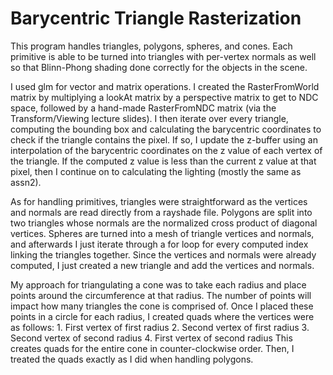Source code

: # Barycentric Triangle Rasterization

This program  handles triangles, polygons, spheres, and cones. Each primitive is able to
be turned into triangles with per-vertex normals as well so that Blinn-Phong shading
done correctly for the objects in the scene.

I used glm for vector and matrix operations. I created the RasterFromWorld matrix by multiplying 
a lookAt matrix by a perspective matrix to get to NDC space, followed by a hand-made
RasterFromNDC matrix (via the Transform/Viewing lecture slides). I then iterate over
every triangle, computing the bounding box and calculating the barycentric coordinates
to check if the triangle contains the pixel. If so, I update the z-buffer using an
interpolation of the barycentric coordinates on the z value of each vertex of the
triangle. If the computed z value is less than the current z value at that pixel, then
I continue on to calculating the lighting (mostly the same as assn2).

As for handling primitives, triangles were straightforward as the vertices and normals
are read directly from a rayshade file. Polygons are split into two triangles whose normals 
are the normalized cross product of diagonal vertices. Spheres are turned into a mesh of
triangle vertices and normals, and afterwards I just iterate through a for loop for
every computed index linking the triangles together. Since the vertices and normals
were already computed, I just created a new triangle and add the vertices and normals.

My approach for triangulating a cone was to take each radius and place points around
the circumference at that radius. The number of points will impact how many triangles
the cone is comprised of. Once I placed these points in a circle for each radius, I
created quads where the vertices were as follows:
	1. First vertex of first radius
	2. Second vertex of first radius
	3. Second vertex of second radius
	4. First vertex of second radius
This creates quads for the entire cone in counter-clockwise order. Then, I treated
the quads exactly as I did when handling polygons.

┄┄┄┄┄┄

▶ **Task to complete**
Identify the lines in the entries that hold "This" and return each one.

▶ **Response area**
This program  handles triangles, polygons, spheres, and cones. Each primitive is able to
This creates quads for the entire cone in counter-clockwise order. Then, I treated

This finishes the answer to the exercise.